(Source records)
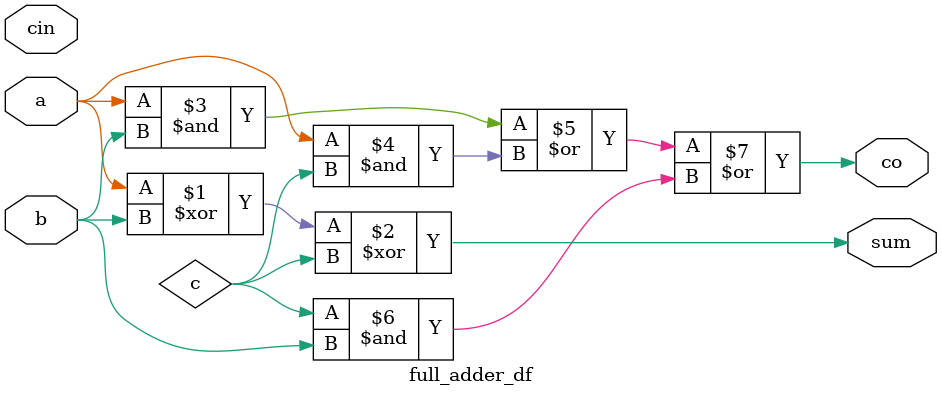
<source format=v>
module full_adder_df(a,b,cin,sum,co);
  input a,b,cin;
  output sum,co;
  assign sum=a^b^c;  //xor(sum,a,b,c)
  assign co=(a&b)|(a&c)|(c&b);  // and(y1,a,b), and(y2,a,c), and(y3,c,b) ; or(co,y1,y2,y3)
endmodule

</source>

---

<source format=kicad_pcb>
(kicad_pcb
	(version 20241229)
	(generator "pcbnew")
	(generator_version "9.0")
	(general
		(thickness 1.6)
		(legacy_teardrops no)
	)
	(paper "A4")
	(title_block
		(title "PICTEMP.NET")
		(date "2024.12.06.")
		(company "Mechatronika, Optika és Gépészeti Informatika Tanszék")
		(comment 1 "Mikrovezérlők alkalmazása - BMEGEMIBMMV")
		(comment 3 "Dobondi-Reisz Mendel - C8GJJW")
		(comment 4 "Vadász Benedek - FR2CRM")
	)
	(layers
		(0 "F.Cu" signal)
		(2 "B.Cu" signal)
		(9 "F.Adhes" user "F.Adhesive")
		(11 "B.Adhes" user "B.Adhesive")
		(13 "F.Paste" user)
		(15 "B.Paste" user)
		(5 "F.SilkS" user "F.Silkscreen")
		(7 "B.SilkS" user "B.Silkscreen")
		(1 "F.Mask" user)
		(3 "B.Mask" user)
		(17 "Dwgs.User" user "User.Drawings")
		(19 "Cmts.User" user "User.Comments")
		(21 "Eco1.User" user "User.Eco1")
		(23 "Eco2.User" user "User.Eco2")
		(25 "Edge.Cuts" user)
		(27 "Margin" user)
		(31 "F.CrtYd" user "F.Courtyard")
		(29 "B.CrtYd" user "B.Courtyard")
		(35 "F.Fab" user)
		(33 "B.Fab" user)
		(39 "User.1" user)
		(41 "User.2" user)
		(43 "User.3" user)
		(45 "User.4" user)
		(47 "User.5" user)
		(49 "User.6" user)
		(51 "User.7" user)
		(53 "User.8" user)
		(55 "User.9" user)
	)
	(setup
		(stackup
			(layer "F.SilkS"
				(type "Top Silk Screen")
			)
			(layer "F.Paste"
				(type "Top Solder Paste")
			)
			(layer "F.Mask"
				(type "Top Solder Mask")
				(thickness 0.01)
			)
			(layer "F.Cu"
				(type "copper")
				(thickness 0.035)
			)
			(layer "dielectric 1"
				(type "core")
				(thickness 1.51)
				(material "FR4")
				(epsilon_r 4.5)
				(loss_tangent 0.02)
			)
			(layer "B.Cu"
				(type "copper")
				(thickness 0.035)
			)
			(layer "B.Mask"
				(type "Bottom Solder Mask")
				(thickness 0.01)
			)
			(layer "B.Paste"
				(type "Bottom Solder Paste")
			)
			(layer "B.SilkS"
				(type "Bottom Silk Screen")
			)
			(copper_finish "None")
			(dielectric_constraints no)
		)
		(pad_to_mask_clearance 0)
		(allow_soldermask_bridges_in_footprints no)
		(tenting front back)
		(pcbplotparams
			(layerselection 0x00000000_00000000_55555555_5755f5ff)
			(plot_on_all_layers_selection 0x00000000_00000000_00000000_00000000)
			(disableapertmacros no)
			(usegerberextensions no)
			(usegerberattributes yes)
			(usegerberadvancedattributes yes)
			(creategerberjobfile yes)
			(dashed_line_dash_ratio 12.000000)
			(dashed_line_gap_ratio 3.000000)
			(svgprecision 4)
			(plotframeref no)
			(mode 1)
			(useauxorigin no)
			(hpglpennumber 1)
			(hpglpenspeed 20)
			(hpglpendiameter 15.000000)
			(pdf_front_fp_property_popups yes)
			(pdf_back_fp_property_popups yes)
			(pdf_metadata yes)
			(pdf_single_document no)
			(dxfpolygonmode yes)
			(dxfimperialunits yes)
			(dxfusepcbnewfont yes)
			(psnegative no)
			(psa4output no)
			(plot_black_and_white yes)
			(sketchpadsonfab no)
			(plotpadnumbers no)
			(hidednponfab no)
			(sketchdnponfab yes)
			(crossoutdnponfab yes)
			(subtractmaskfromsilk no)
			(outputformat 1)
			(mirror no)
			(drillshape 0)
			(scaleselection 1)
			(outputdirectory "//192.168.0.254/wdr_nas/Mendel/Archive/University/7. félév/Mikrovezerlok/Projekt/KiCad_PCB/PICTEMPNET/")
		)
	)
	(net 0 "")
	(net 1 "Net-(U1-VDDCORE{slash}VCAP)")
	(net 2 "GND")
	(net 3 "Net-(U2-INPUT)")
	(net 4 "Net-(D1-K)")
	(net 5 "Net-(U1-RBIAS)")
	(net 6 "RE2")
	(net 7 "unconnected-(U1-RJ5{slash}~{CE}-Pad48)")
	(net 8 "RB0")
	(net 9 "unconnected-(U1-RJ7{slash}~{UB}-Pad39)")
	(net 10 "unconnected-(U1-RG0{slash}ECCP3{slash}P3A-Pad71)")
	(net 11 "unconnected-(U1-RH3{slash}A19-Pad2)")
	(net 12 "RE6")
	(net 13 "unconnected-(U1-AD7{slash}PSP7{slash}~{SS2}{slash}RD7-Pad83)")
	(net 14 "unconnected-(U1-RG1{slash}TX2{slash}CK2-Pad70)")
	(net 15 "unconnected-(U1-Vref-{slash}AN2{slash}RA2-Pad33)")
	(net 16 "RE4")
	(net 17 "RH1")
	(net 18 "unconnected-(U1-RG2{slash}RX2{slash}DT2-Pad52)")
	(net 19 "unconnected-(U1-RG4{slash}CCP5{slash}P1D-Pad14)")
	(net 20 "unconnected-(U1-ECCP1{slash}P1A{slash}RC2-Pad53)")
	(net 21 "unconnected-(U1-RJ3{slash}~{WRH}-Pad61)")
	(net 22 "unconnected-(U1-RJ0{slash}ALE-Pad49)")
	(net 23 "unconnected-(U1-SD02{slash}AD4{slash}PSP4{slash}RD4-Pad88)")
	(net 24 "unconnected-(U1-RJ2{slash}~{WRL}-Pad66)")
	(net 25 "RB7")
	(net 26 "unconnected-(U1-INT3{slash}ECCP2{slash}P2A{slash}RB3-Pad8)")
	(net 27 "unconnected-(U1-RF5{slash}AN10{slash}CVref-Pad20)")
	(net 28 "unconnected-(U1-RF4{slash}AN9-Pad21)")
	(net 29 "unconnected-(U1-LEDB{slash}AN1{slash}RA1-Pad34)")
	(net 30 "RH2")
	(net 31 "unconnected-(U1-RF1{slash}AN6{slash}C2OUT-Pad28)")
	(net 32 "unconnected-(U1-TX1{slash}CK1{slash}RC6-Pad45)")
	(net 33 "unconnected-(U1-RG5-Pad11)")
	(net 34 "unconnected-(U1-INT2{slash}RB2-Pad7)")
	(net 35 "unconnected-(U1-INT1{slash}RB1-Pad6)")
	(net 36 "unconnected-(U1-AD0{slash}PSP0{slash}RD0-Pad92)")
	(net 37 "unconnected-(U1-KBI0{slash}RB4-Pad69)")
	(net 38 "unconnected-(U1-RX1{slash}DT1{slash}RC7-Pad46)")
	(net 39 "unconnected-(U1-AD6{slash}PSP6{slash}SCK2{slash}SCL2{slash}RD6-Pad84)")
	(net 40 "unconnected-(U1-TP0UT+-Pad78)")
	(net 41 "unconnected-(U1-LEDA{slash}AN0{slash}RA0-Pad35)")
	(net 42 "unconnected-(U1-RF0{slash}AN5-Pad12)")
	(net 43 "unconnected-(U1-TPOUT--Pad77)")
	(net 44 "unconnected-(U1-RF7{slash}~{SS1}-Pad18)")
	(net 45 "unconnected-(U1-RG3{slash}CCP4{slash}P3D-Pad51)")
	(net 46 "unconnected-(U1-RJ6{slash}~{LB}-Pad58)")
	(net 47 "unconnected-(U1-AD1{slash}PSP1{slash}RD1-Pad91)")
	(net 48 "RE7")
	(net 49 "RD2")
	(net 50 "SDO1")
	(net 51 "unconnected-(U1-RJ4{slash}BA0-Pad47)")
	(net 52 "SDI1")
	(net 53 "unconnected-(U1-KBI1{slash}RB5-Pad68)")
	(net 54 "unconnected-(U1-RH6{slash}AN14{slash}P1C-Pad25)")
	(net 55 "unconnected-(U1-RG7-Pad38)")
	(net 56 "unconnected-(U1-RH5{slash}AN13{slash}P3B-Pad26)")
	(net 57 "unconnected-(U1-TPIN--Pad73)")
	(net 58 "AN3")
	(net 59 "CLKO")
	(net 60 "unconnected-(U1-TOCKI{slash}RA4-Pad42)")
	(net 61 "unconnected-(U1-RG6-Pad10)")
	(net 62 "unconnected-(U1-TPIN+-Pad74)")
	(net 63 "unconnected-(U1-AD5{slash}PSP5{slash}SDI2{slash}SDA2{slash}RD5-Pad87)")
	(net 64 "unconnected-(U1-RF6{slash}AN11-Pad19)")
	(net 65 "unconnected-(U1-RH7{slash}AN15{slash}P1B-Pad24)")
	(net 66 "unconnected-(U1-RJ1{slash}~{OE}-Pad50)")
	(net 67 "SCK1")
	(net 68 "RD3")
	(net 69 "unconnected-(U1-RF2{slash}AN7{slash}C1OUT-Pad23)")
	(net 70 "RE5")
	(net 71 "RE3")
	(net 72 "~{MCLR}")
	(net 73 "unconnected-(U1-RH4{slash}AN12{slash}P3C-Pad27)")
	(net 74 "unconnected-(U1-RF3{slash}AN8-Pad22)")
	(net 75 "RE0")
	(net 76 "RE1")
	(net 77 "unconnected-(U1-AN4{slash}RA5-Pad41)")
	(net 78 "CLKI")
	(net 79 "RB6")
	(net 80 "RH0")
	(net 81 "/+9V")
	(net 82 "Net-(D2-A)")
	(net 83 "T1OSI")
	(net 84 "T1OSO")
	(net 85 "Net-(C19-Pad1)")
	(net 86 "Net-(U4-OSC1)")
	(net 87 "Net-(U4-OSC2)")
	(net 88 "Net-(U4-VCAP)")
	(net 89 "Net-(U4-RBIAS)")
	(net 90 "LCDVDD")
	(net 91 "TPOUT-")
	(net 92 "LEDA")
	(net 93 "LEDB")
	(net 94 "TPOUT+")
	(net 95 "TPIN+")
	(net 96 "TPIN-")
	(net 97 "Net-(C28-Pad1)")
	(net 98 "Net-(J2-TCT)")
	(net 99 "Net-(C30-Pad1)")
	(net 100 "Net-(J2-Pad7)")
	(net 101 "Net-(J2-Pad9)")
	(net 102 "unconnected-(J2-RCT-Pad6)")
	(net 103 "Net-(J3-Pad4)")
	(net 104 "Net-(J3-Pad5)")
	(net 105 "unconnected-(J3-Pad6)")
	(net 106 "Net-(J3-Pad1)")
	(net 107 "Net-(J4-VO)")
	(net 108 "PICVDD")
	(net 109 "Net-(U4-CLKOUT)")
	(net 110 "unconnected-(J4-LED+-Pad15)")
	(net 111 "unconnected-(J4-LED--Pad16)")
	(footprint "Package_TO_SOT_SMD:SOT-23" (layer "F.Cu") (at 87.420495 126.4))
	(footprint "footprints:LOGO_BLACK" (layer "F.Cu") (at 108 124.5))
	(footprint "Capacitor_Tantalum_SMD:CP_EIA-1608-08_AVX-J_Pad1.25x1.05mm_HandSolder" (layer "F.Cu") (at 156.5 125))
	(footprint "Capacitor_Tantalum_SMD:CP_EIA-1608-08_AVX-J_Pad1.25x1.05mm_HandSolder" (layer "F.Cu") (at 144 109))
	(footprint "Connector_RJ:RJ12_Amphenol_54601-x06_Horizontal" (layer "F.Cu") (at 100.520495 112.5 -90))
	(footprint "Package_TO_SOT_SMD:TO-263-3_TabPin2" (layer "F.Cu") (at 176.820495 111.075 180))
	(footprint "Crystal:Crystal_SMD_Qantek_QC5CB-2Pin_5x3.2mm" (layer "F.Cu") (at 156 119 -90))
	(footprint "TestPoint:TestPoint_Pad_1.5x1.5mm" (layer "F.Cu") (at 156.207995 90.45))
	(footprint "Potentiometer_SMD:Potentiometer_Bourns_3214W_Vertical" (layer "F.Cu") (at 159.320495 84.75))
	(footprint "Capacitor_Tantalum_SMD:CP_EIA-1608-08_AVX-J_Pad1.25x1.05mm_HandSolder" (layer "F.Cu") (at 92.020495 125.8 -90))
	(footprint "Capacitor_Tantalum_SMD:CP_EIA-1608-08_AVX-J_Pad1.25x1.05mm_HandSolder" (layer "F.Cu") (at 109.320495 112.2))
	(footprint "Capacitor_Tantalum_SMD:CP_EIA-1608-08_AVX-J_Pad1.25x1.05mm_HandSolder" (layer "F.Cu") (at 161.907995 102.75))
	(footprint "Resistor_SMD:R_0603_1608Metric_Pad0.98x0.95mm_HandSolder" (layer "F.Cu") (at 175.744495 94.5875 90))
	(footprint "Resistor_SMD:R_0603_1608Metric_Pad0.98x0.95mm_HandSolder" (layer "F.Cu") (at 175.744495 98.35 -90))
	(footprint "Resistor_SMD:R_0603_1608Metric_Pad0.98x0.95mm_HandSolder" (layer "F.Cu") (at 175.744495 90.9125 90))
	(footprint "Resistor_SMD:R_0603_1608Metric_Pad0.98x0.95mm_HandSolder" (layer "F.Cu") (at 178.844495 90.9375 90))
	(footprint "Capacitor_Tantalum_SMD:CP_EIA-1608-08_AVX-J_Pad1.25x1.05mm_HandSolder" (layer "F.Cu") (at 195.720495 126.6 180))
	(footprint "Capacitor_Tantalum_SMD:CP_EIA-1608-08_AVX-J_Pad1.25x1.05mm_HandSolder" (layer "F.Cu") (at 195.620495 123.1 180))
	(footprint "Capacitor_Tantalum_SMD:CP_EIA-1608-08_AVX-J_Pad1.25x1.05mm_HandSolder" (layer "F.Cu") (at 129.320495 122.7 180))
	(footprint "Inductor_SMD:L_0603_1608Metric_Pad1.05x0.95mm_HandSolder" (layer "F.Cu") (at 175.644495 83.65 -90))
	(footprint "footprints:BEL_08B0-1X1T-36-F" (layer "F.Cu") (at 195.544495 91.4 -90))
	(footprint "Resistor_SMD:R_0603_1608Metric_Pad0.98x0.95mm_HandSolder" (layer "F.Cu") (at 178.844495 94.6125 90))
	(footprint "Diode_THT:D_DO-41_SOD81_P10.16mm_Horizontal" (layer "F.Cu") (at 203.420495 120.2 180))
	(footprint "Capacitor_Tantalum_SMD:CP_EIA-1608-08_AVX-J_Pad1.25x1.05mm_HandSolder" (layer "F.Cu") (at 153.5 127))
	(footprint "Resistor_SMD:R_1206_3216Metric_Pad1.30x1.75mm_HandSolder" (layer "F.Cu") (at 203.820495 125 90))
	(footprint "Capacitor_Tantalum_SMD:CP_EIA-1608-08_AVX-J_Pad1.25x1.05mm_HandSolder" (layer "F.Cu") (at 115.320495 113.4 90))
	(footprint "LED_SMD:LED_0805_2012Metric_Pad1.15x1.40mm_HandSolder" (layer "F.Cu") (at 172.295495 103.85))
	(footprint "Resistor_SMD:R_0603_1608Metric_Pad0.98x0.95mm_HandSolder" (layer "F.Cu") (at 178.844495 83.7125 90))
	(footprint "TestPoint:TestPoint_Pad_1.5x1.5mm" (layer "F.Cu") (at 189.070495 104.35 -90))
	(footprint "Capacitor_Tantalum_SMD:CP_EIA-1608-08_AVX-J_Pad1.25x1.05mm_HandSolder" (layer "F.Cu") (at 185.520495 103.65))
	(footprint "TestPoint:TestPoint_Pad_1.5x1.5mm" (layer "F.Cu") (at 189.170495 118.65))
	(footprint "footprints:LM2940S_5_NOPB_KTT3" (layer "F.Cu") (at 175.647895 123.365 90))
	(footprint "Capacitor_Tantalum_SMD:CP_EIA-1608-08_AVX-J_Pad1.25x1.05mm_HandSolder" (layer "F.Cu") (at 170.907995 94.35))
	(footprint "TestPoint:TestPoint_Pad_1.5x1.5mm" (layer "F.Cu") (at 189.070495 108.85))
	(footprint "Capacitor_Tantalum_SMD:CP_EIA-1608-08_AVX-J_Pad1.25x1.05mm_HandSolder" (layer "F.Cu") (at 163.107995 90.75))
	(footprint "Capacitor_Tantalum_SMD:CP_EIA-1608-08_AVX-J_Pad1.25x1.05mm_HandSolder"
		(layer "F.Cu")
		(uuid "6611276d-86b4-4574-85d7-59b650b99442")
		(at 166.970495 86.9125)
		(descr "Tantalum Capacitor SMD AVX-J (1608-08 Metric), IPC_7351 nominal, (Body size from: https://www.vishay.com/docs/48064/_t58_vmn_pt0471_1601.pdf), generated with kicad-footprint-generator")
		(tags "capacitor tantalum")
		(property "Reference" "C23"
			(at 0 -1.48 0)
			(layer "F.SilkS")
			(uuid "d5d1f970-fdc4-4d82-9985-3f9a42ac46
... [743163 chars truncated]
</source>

Task prompt: Which lines above include the string "VCAP"? Show them.

Response:
	(net 1 "Net-(U1-VDDCORE{slash}VCAP)")
	(net 88 "Net-(U4-VCAP)")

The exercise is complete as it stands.